* **EXERCICE**: Modifiez l'extrait sur la règle des phases ci-dessous : reprenez le passage qui commence par « u  =  N + 2 – F  =  1 » et se poursuit jusqu'à « mmHg (0,0061 bar). », en remplaçant « invariant » par « à variance nulle ».
==== TEXTE PRÉSENTÉ
On ne doit plus préciser qu’un seul paramètre, la pression ou la température pour complètement définir le système.  Si la température est fixée, la pression de vapeur saturante en équilibre avec le solide ou avec le liquide est automatiquement déterminée.  On aura bien compris que le présent système est en fait un équilibre solide-gaz ou liquide-gaz. Le système se trouve soit sur la courbe de sublimation, soit sur la courbe de vaporisation.

On obtient les mêmes conclusions dans le cas de la courbe de fusion, l’équilibre entre les phases solide et liquide.

Finalement, dans le cas du point triple, là où l’on observe simultanément les trois phases solide, liquide et gazeuse en équilibre, l’application de la règle des phases donne :

u  =  N + 2 – F  =  1 + 2 – 3 = 0

Le système est alors invariant.  La température et la pression sont automatiquement déterminées par le système.  En d’autres termes le système se définit par lui-même. Il est impossible de modifier la localisation du point triple dans le diagramme pression température.  La figure 9.1 montre le cas du point triple de l’eau point triple situé à 0,098 °C et sous la pression de 4,58 mmHg (0,0061 bar).
========
==== LISTE DES DONNÉES
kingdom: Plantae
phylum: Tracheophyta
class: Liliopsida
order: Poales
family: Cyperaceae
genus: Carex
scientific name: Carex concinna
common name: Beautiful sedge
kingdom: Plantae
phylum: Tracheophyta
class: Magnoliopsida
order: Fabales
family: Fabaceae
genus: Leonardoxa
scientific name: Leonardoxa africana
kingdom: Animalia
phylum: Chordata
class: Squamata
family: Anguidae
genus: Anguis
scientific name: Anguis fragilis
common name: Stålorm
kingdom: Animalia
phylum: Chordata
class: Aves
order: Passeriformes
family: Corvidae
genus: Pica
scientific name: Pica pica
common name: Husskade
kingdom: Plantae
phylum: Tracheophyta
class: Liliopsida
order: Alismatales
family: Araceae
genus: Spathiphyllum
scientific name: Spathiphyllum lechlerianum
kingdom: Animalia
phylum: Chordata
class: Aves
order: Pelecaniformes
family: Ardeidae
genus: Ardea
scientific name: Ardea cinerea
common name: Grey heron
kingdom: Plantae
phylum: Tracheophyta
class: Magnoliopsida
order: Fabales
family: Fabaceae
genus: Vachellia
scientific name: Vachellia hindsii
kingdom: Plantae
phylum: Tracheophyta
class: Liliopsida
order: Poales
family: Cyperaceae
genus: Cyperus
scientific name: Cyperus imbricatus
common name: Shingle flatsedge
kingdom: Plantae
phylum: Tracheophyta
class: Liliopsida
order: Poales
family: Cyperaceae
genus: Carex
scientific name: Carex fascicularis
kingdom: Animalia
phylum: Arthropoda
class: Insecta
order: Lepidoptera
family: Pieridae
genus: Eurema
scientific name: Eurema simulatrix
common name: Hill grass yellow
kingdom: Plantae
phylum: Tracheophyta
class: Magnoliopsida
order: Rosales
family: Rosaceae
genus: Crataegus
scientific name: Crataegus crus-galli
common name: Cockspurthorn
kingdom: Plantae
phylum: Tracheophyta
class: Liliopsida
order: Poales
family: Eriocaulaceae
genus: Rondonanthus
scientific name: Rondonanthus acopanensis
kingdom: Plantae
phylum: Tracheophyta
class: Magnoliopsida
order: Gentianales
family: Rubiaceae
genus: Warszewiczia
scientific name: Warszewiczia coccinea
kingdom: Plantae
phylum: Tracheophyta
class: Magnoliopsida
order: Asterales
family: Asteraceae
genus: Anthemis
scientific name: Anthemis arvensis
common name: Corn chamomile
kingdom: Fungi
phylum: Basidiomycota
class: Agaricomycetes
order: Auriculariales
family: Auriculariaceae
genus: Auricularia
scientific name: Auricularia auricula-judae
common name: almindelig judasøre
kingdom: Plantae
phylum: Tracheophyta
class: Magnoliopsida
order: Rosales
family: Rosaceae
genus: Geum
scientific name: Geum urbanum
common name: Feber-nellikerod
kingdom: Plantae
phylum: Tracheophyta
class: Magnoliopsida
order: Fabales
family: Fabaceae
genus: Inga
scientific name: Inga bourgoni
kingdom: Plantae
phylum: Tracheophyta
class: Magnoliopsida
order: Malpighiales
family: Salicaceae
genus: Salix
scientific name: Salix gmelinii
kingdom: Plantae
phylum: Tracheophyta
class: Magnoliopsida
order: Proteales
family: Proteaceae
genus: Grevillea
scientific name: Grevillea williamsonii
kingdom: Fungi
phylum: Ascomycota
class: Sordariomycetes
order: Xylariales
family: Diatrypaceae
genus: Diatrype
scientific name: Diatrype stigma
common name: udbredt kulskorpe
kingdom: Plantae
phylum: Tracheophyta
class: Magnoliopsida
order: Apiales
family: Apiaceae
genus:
========
* **RÉPONSE**:
u  =  N + 2 – F  =  1 + 2 – 3 = 0

Le système est alors à variance nulle.  La température et la pression sont automatiquement déterminées par le système.  En d’autres termes le système se définit par lui-même. Il est impossible de modifier la localisation du point triple dans le diagramme pression température.  La figure 9.1 montre le cas du point triple de l’eau point triple situé à 0,098 °C et sous la pression de 4,58 mmHg (0,0061 bar).